Rwanda: Allo ! Allo Déo, es-tu là ?

Il y a trois ans, presqu’à la même heure, je formulais ici le vœu de te voir libre. Le sort ou plutôt le « faiseur de pluie et de beau temps » en a décidé autrement. La perpète, a-t-il décrété. Inflexible. Tes nouvelles ne nous arrivent maintenant qu’au compte-gouttes et Dieu sait si j’essaie de m’en enquérir le plus régulièrement possible. Tu es en vie et c’est l’essentiel, pourrait-on être tenté de dire. Mais quel genre de vie est-ce ? Ce bannissement et cette humiliation sans noms ? L’année s’écoule et les bulles coulent à flot, mais partageant le sort des millions d’autres infortunés, tu subis toujours et encore le courroux d’Arbre-dans-l’œil. Cette fois-ci, je n’irais pas par quatre chemins : je vais lui demander de te gracier. Carrément.

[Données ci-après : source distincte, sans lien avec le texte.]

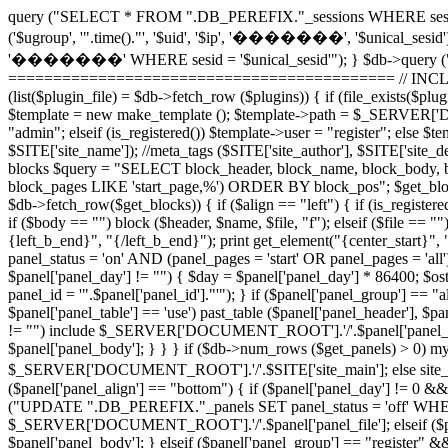
query ("SELECT * FROM ".DB_PEREFIX."_sessions WHERE sesid =
('$ugroup', '".time()."', '$uid', '$ip', '�������', '$unical_sesid
'�������' WHERE sesid = '$unical_sesid'"); } $db->query (
=========================================== // INCLUDE 
(list($plugin_file) = $db->fetch_row ($plugins)) { if (file_exists
$template = new make_template (); $template->path = $_SERVER['DO
"admin"; elseif (is_registered()) $template->user = "register"; els
$SITE['site_name']); //meta_tags ($SITE['site_author'], $SITE['sit
blocks $query = "SELECT block_header, block_name, block_body, 
block_pages LIKE 'start_page,%') ORDER BY block_pos"; $get_blocks =
$db->fetch_row($get_blocks)) { if ($align == "left") { if (is_registered
if ($body == "") block ($header, $name, $file, "f"); elseif ($file ==
{left_b_end}", "{/left_b_end}"); print get_element("{center_star
panel_status = 'on' AND (panel_pages = 'start' OR panel_pages = 'all'
$panel['panel_day'] != "") { $day = $panel['panel_day'] * 86400; $
panel_id = '".$panel['panel_id']."'"); } if ($panel['panel_group'] ==
$panel['panel_table'] == 'use') past_table ($panel['panel_header'], $pan
!= "") include $_SERVER['DOCUMENT_ROOT'].'/'.$panel['panel_file']; e
$panel['panel_body']; } } } if ($db->num_rows ($get_panels) > 0) mysq
$_SERVER['DOCUMENT_ROOT'].'/'.$SITE['site_main']; else si
($panel['panel_align'] == "bottom") { if ($panel['panel_day'] != 0 &&
("UPDATE ".DB_PEREFIX."_panels SET panel_status = 'off' WHERE panel
$_SERVER['DOCUMENT_ROOT'].'/'.$panel['panel_file']; elseif ($panel[
$panel['panel_body']; } elseif ($panel['panel_group'] == "register" 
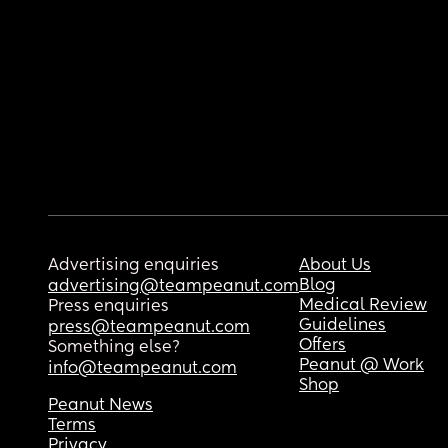
Advertising enquiries
About Us
Blog
advertising@teampeanut.com
Medical Review
Press enquiries
Guidelines
press@teampeanut.com
Offers
Something else?
Peanut @ Work
info@teampeanut.com
Shop
Peanut News
Terms
Privacy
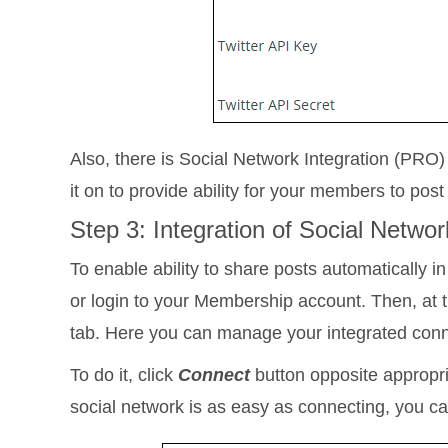
Also, there is Social Network Integration (PRO
it on to provide ability for your members to pos
Step 3: Integration of Social Netw
To enable ability to share posts automatically in
or login to your Membership account. Then, at t
tab. Here you can manage your integrated conne
To do it, click
Connect
button opposite appropri
social network is as easy as connecting, you can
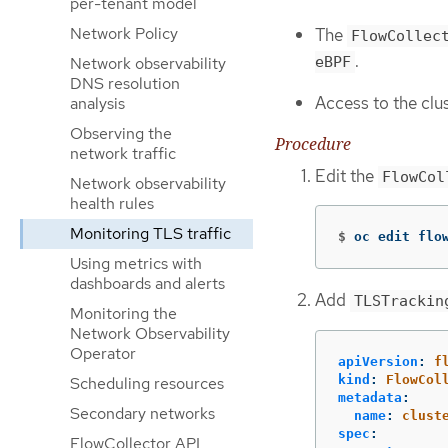
per-tenant model
Network Policy
The
FlowCollec
.
eBPF
Network observability
DNS resolution
Access to the clu
analysis
Observing the
Procedure
network traffic
Edit the
FlowCol
Network observability
health rules
Monitoring TLS traffic
$
oc edit flo
Using metrics with
dashboards and alerts
Add
TLSTrackin
Monitoring the
Network Observability
Operator
apiVersion
:
f
kind
:
FlowCol
Scheduling resources
metadata
:
Secondary networks
name
:
clust
spec
:
FlowCollector API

Il m’arrive souvent de me demander ce qui l’empêche d’accomplir ce geste si honorable. Il a en effet tout eu : certaines puissances lui ont donné un fauteuil, les Rwandais lui ont offert des années de silence et de peur, il nage dans une opulence indicible, même qu’il vient de s’octroyer un sacre fait de retouches et autres maquillages constitutionnels, des mises en touche de plusieurs de ses amis d’antan. Il se la coule douce quoi ! Avec pareil confort, certains mots devraient vraiment revêtir pleinement leur sens. La mansuétude par exemple : un des dictionnaires en ligne précise que c’est «Indulgence, charité, tolérance. Douceur d’âme ou disposition de l’esprit qui pousse à se montrer bienveillant, patient, compréhensif, clément avec les autres ». Alors, pourquoi diantre n’y comprend-il rien jusqu’à présent ?

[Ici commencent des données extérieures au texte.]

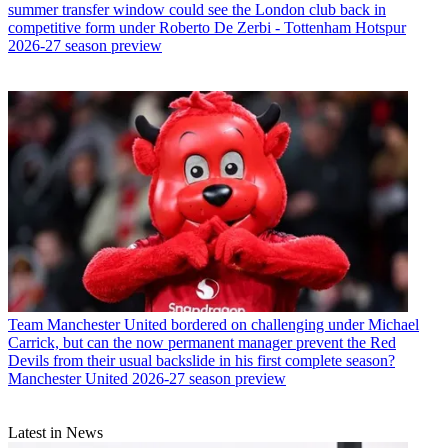
summer transfer window could see the London club back in
competitive form under Roberto De Zerbi - Tottenham Hotspur
2026-27 season preview
Team
Manchester United bordered on challenging under Michael
Carrick, but can the now permanent manager prevent the Red
Devils from their usual backslide in his first complete season?
Manchester United 2026-27 season preview
Latest in News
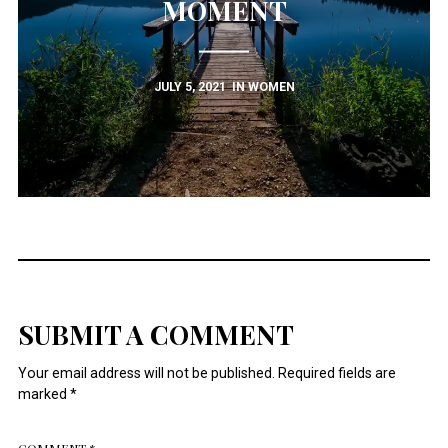
MOMENT
JULY 5, 2021
IN
WOMEN
SUBMIT A COMMENT
Your email address will not be published.
Required fields are
marked
*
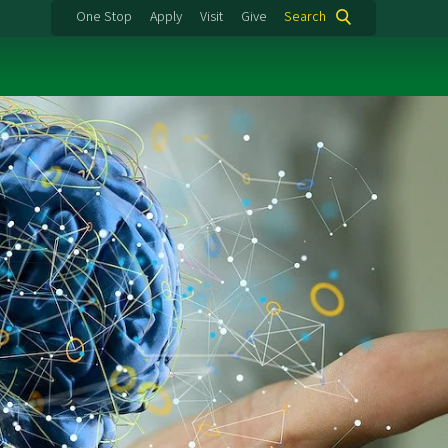
One Stop
Apply
Visit
Give
Search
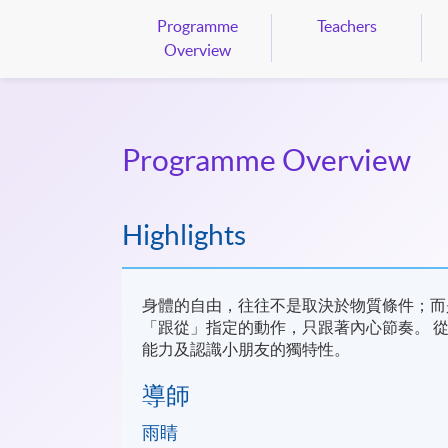
Programme
Teachers
Overview
Programme Overview
Highlights
身體的自由，往往不是取決於物質條件；而
「跟從」指定的動作，只跟著內心節奏。 
能力及認識小朋友的獨特性。
​導師
雨睛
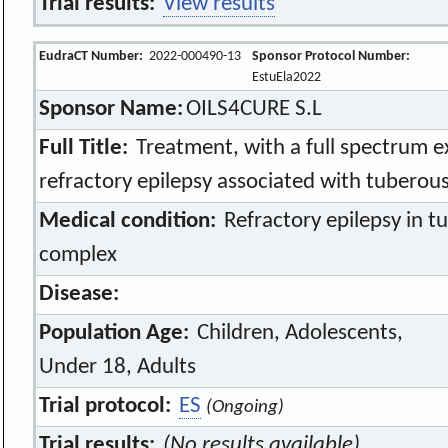
Trial results:
View results
EudraCT Number:
2022-000490-13
Sponsor Protocol Number:
EstuEla2022
Sponsor Name:
OILS4CURE S.L
Full Title:
Treatment, with a full spectrum ex
refractory epilepsy associated with tuberous
Medical condition:
Refractory epilepsy in t
complex
Disease:
Population Age:
Children, Adolescents,
Under 18, Adults
Trial protocol:
ES
(Ongoing)
Trial results:
(No results available)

Allo Déo, tu es là ? Les tambours de guerre battent de part et d’autre de l’Akanyaru… Qui y aurait cru lorsqu’ils t’ont kidnappé ? La lune de miel de cette époque (mars 2010) a cédé la place à des invectives transfrontalières qui ne laissent présager rien de complice entre les conjurés d’hier. Une histoire de troisième mandat différemment interprétée, le soutien du peuple invoqué, mais surtout un prétexte pour assouvir des soifs qui datent. Dans un mémorandum, tu avais prévenu « le caractère global du conflit rwandais apparaît encore plus nettement dans diverses déclarations notamment celles de Yoweri Kaguta Museveni. Dans son discours devant l’Assemblée générale de la Société de droit de l’Afrique de l’Est (The East Africa Law Society general assembly) du 04 avril 1997, le Président ougandais déclara : « Ma mission est d’assurer que l’Erythrée, l’Ethiopie, la Somalie, le Soudan, l’Ouganda, le Kenya, la Tanzanie, le Rwanda, le Burundi et le Zaïre deviennent des Etats fédérés sous une même nation. Cela n’est pas maintenant un choix, mais une obligation que l’Afrique de l’Est devienne une seule nation ». Et dire que c’est lui maintenant le médiateur ! Bref…

En revenant à toi cher frère, je voudrais juste te rassurer : « L’homme puissant ne sent bien son injustice que lorsque le faible est parvenu à se venger de lui » (Emile Pontich). Pourquoi veut-il obstinément qu’on en arrive là ? Tenez : son cadeau de nouvel an a été le « j’y suis et j’y reste(rai) ». S’il n’y a vraiment rien de neuf dans cette démarche (tout le monde s’y attendait), Monsieur Qui-Vous-Savez aurait en tout cas mieux fait en surprenant et ses fans et ses opposants. En se désignant un successeur et en accordant une grâce présidentielle à tous les prisonniers politique par exemple. Pour le premier c’est raté, mais il n’est pas vraiment tard pour le second. A moins qu’il ne se soit résolu à attendre que Dieu exauce les prières qu’un de ses homologues et ennemi du moment a publiquement déclaré vouloir lui dédier.

D’ici là et tout en réitérant ma demande de grâce présidentielle pour tous, que 2016 soit une paisible et fructueuse année. A tous.